2.2.5 Aufgaben zur Wissenskontrolle

1 Warum sind Raum und Zeit essentielle oder gar existentielle Kategorien unserer Wahrnehmung?

2 Welche Rolle spielt die individuelle Perspektive eines Sprechers?

3 Wie wirken sich linguakulturelle Weltsichten in Bezug auf die Raum- und Zeitwahrnehmung und ihre sprachliche Realisierung aus?

4 Erläutern Sie die Grundkategorien des Temporalitätsmodells von Reichenbach.

5 Wie spezifiziert Kleins Modell das Grundmodell nach Reichenbach?
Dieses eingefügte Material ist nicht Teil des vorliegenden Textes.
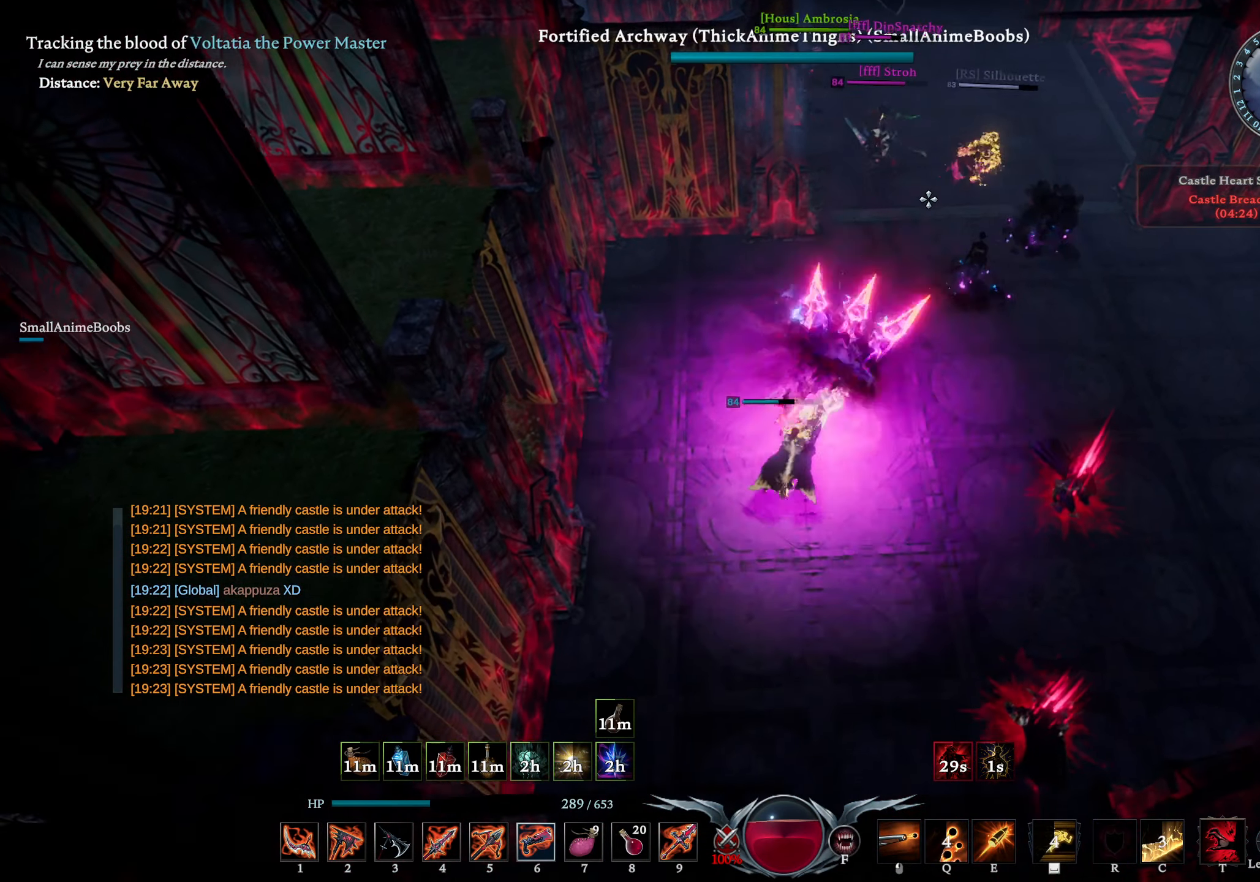
{"buttons": [], "left_stick": "center", "right_stick": "center", "events": [[50, "left_stick", "down-right"], [84, "right_stick", "down-right"], [150, "R2", "down"], [234, "right_stick", "center"], [284, "R2", "up"], [284, "right_stick", "up-left"], [334, "L1", "up"], [450, "left_stick", "center"], [450, "right_stick", "center"]]}
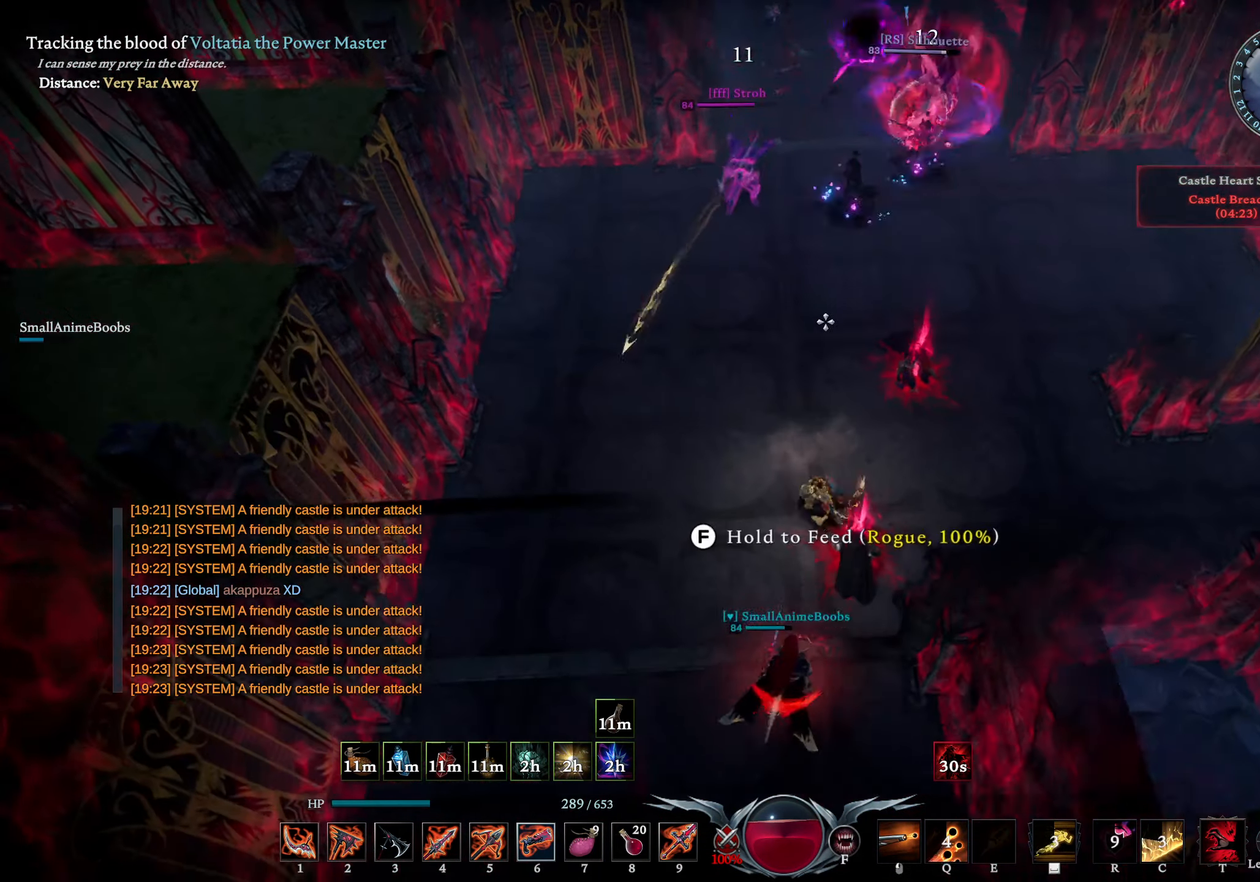
{"buttons": [], "left_stick": "down-left", "right_stick": "center", "events": [[67, "right_stick", "up-left"], [183, "right_stick", "center"], [216, "left_stick", "down-left"]]}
6 Was ist unter der deiktischen Dimension zu verstehen?

2.3 Kognitive Grammatik

Wie ist Grammatik in unseren Köpfen eigentlich repräsentiert? Nutzen wir bildhafte Vorstellungen zur mentalen Repräsentation von Grammatik? Welche Rolle kann die Bildhaftigkeit im Zweit- beziehungsweise Fremdsprachenunterricht spielen? Mit diesen Fragen beschäftigt sich die vorliegende Lerneinheit. Zur Beantwortung dieser Fragen sollen zunächst Grammatiktheorien und Ansätze aus der kognitiven Linguistik vorgestellt werden, die die Grammatik anhand verschiedener bildhafter Vorstellungssysteme des Menschen beschreiben. Im Mittelpunkt der Ausführungen in dieser Lerneinheit stehen einerseits die kognitive Grammatik von Langacker (2008a) und andererseits die kognitive Semantik von Talmy (2000). Beide Ansätze nutzen Prinzipien allgemeiner menschlicher Wahrnehmung und Kognition wie bildliches Denken und Metaphorisierung, um die konzeptuelle Motiviertheit von Sprache und Grammatik zu erklären. Im ersten Teil der Einheit soll gezeigt werden, inwiefern bildhafte Vorstellungen bei Konzeptualisierungsprozessen eine Rolle spielen und wie sie sich in der sprachlichen Realisierung niederschlagen. Im zweiten Teil dieser Einheit werden ausgewählte Grammatikthemen anhand von bildhaften Darstellungen exemplarisch analysiert. Das Kapitel schließt mit einem Ausblick auf das Potenzial dieser Ansätze für die Fremdsprachenvermittlung.

Lernziele

In dieser Lerneinheit möchten wir erreichen, dass Sie

 die wichtigsten Prinzipien der Konzeptualisierung anhand konkreter Beispiele erklären können;

 verschiedene Grammatikphänomene anhand bildhafter Elemente analysieren können;

 das Potenzial bildhafter Erklärungsansätze zur Veranschaulichung der Grammatik begründen können;

 die Erkenntnisse in der eigenen Vermittlung von Grammatik umsetzen können.

 

2.3.1 Grammatik und Konzeptualisierung

Oft werden bildliche Darstellungen zur Veranschaulichung komplexer Zusammenhänge der Grammatik verwendet. Die bisherigen Studien haben jedoch gezeigt, dass die Nutzung solcher visuellen Mittel nur dann effektiv ist, wenn die bildlichen Darstellungen lernrelevante Aspekte transparent machen und daher auch kognitiv verankert werden (vergleiche Scheller 2009; Roche & Scheller 2008). Vor dem Einsatz solcher visuellen Mittel sollte man sich im Klaren darüber sein, welche Konzepte hinter der Grammatik stehen und wie sie anhand von bildlichen Darstellungen den Lernern nähergebracht werden können. Zu diesem Zweck erweist sich die kognitive Grammatik von Langacker (2008a) als äußerst produktiv, da sie die konzeptuelle Motiviertheit von grammatischen Konstruktionen bildhaft beschreibt. Auf welchen Hintergründen diese Idee beruht, schauen wir uns im Folgenden an. Die kognitive Grammatik von Langacker (2008a) teilt einige Grundprinzipien und Postulate mit den Ansätzen der Konstruktionsgrammatik und der allgemeinen kognitiven Linguistik (vergleiche Goldberg 1995; Croft 2001), nämlich das symbolische Prinzip, das Prinzip der Konzeptualisierung und das Prinzip der Schematisierung. Diese Prinzipien wurden zwar bereits in der Lerneinheit 1.1 einführend behandelt, in der vorliegenden Einheit befassen wir uns jedoch intensiv mit dem Aspekt der Konzeptualisierung.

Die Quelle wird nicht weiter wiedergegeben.